U.S. Senator Roger Wicker attended a hearing of the Senate Subcommittee on Oceans, Atmosphere, Fisheries, and Coast Guard to examine the impacts of crime and other conflicts in global fisheries. During the meeting, Wicker asked Dr. Paul Doremus of NOAA’s National Marine Fisheries Service to comment on the need for a whole-of-government approach to combat illegal, unreported, and unregulated (IUU) fishing.
“A whole-of-government approach is an essential ingredient of our ability — long-term — to be able to set and best use the institutional capabilities that we have among the federal government agencies as well as with the regional fishery management organizations and our other government partners around the globe in tackling this problem,” Doremus said.
Wicker introduced bipartisan legislation last month that would urge better interagency collaboration and coordination to address IUU fishing, which produces an estimated tens of billions of dollars annually that can be used to fund illicit activities such as weapons, drugs, and human trafficking.
Wicker also asked Doremus about U.S. efforts to curb the illegal fishing activity of Mexican crew boats called lanchas, which operate in U.S. federal waters off the coast of Texas. Lanchas typically carry drugs up from Mexico into Texas and then fish with large driftnets on the boat ride back to Mexico. The proceeds from their illegal fishing activities supplement ongoing cartel operations.

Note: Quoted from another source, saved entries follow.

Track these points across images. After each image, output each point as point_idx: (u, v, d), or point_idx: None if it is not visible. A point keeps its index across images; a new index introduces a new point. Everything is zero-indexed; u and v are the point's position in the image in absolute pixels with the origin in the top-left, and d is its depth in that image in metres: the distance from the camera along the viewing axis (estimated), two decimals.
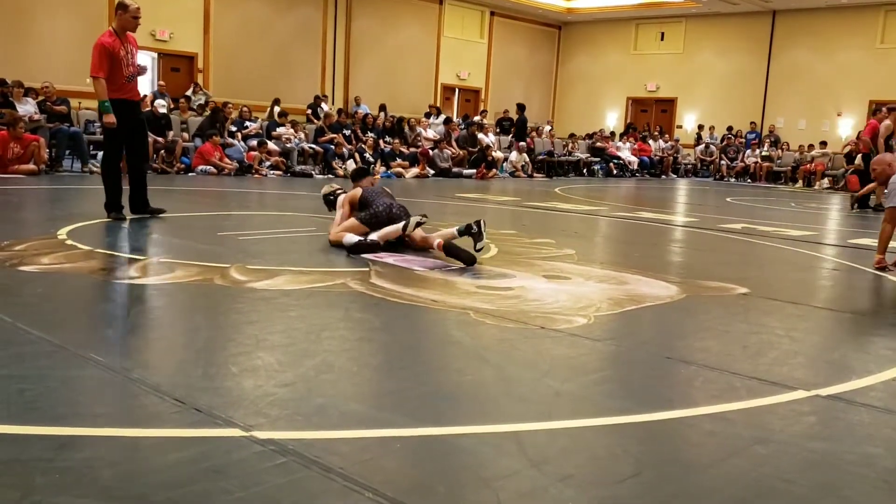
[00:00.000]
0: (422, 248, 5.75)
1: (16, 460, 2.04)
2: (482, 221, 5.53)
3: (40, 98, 12.24)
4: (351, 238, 5.65)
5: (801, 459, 2.34)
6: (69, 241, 5.37)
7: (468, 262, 5.34)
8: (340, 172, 14.21)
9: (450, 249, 5.42)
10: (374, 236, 5.65)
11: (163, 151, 12.67)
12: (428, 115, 19.66)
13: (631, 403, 2.75)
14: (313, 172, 14.17)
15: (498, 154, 17.78)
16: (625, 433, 2.50)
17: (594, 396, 2.83)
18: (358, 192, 6.14)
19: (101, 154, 11.15)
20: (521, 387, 2.89)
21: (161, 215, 7.05)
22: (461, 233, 5.56)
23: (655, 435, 2.52)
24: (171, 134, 13.00)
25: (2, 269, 4.41)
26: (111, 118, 6.65)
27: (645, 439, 2.47)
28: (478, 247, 5.50)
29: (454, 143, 17.35)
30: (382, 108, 18.01)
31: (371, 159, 15.11)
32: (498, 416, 2.57)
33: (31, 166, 10.67)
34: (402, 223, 5.64)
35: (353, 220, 5.88)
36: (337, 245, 5.74)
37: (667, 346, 3.61)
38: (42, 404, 2.43)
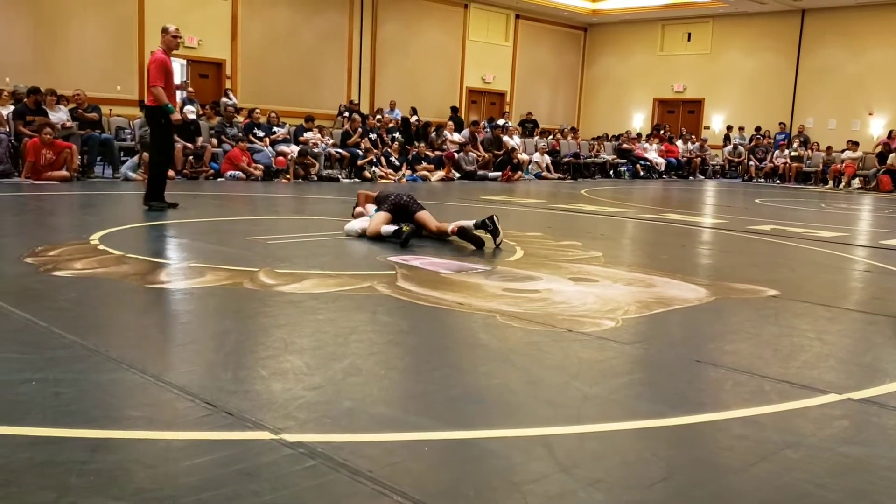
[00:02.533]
0: (437, 236, 6.47)
1: (51, 462, 2.07)
2: (495, 216, 6.26)
3: (71, 105, 12.43)
4: (388, 228, 6.30)
5: (834, 464, 2.31)
6: (101, 247, 5.45)
7: (478, 245, 6.10)
8: (368, 175, 14.27)
9: (463, 233, 6.19)
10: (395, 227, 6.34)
11: (192, 157, 12.80)
12: (453, 117, 19.69)
13: (660, 407, 2.74)
14: (340, 177, 14.24)
15: (523, 156, 17.76)
16: (654, 437, 2.48)
17: (623, 400, 2.82)
18: (372, 194, 7.10)
19: (131, 160, 11.47)
20: (549, 390, 2.88)
21: (175, 207, 8.03)
22: (476, 226, 6.27)
23: (685, 439, 2.51)
24: (199, 140, 13.13)
25: (36, 274, 4.48)
26: (177, 116, 8.00)
27: (675, 443, 2.46)
28: (497, 241, 6.22)
29: (479, 146, 17.35)
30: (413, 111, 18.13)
31: (397, 163, 15.16)
32: (526, 420, 2.57)
33: (64, 173, 10.84)
34: (392, 229, 6.29)
35: (383, 214, 6.52)
36: (375, 237, 6.32)
37: (696, 348, 3.58)
38: (76, 407, 2.47)
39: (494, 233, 6.24)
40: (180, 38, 8.16)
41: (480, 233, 6.28)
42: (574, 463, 2.22)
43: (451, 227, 6.34)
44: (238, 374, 2.87)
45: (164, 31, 8.11)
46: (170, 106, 7.86)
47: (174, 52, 8.04)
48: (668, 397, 2.86)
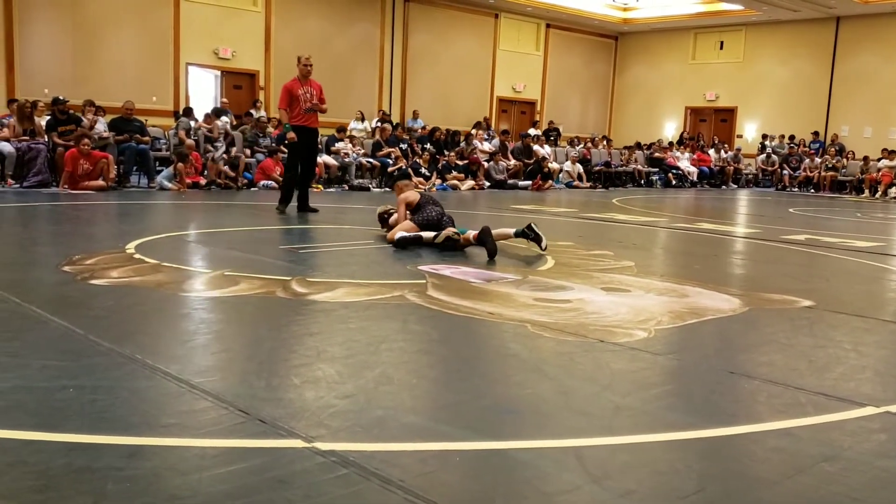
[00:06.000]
0: (466, 245, 6.47)
1: (88, 468, 2.11)
2: (532, 224, 6.42)
3: (114, 116, 12.64)
4: (401, 234, 6.46)
5: (871, 478, 2.27)
6: (137, 255, 5.53)
7: (491, 253, 6.05)
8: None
9: (480, 239, 6.21)
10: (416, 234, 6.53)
11: (226, 167, 12.93)
12: (481, 126, 19.69)
13: (693, 418, 2.71)
14: (371, 186, 14.32)
15: (554, 165, 17.72)
16: (687, 448, 2.46)
17: (656, 411, 2.80)
18: (416, 196, 6.96)
19: (166, 170, 11.87)
20: (581, 401, 2.87)
21: (315, 213, 9.30)
22: (517, 234, 6.43)
23: (719, 450, 2.48)
24: (234, 150, 13.27)
25: (74, 282, 4.56)
26: (292, 135, 9.16)
27: (708, 455, 2.44)
28: (542, 246, 6.36)
29: (510, 155, 17.34)
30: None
31: (427, 173, 15.20)
32: (558, 430, 2.56)
33: (100, 182, 11.01)
34: (434, 234, 6.47)
35: (409, 223, 6.65)
36: (392, 243, 6.48)
37: (729, 360, 3.54)
38: (113, 414, 2.51)
39: (537, 239, 6.38)
40: (310, 65, 9.30)
41: (523, 242, 6.53)
42: (606, 474, 2.21)
43: (472, 234, 6.40)
44: (271, 382, 2.90)
45: (297, 60, 9.37)
46: (287, 126, 9.21)
47: (314, 80, 9.45)
48: (702, 409, 2.83)
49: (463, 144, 17.04)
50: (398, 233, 6.52)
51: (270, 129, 14.38)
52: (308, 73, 9.28)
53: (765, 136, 21.94)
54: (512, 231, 6.46)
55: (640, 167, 19.69)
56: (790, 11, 20.42)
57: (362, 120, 17.23)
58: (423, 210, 6.74)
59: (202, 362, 3.18)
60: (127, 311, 3.99)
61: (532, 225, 6.44)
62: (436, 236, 6.43)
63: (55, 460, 2.14)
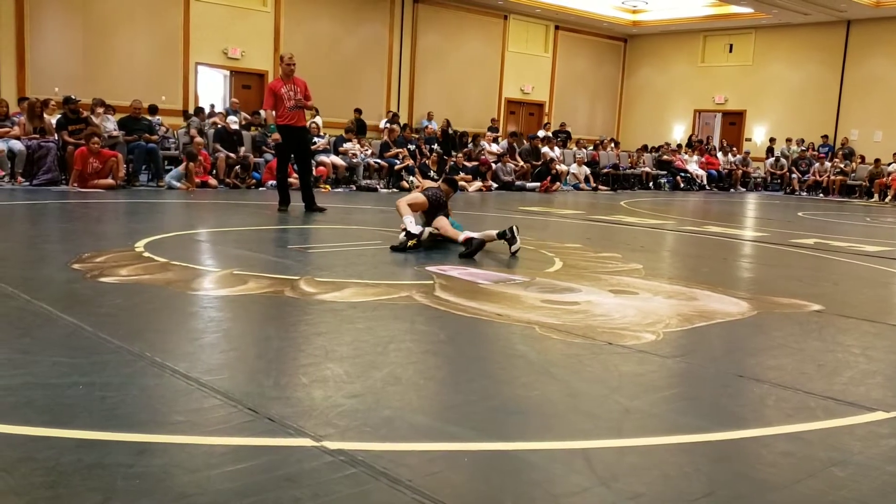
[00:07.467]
0: (450, 240, 6.62)
1: (98, 464, 2.11)
2: (514, 227, 6.45)
3: (122, 115, 12.67)
4: (409, 219, 6.42)
5: (882, 483, 2.26)
6: (146, 254, 5.55)
7: (463, 255, 6.11)
8: (406, 185, 14.34)
9: (466, 243, 6.27)
10: (414, 230, 6.43)
11: (238, 167, 12.96)
12: (492, 129, 19.72)
13: (702, 422, 2.71)
14: (378, 187, 14.32)
15: (562, 167, 17.70)
16: (696, 452, 2.46)
17: (664, 414, 2.79)
18: (424, 196, 7.06)
19: (175, 169, 11.93)
20: (589, 403, 2.87)
21: (323, 212, 9.27)
22: (499, 236, 6.41)
23: (728, 454, 2.48)
24: (242, 150, 13.29)
25: (83, 280, 4.58)
26: (276, 136, 9.49)
27: (717, 458, 2.43)
28: (512, 249, 6.37)
29: (518, 157, 17.33)
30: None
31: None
32: (566, 432, 2.56)
33: (110, 181, 11.05)
34: (421, 229, 6.55)
35: (419, 194, 6.92)
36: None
37: (738, 363, 3.53)
38: (122, 411, 2.52)
39: (511, 241, 6.37)
40: (293, 64, 9.26)
41: (500, 243, 6.46)
42: (614, 476, 2.20)
43: (462, 236, 6.43)
44: (280, 381, 2.90)
45: (280, 59, 9.45)
46: (272, 126, 9.53)
47: (299, 77, 9.39)
48: (710, 412, 2.83)
49: (471, 146, 17.04)
50: (406, 216, 6.49)
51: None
52: (291, 71, 9.28)
53: (772, 140, 21.88)
54: (495, 233, 6.47)
55: (648, 170, 19.68)
56: (800, 14, 20.36)
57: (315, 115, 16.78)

“We believe we are moving in a very positive direction on this problem,” Doremus said. “It will require a sustained effort by all of us.”
Doremus added that the U.S. government has been working with Mexican officials to develop a plan to halt the illegal fishing of these crews, which can capture up to five times the amount of red snapper allowed to be captured by legal fishermen in Mississippi.
If passed, Senator Wicker’s legislation would establish a sub-working group comprised of the State Department, U.S. Coast Guard, and NOAA to focus on the eradication of illegal fishing activities in the Gulf of Mexico.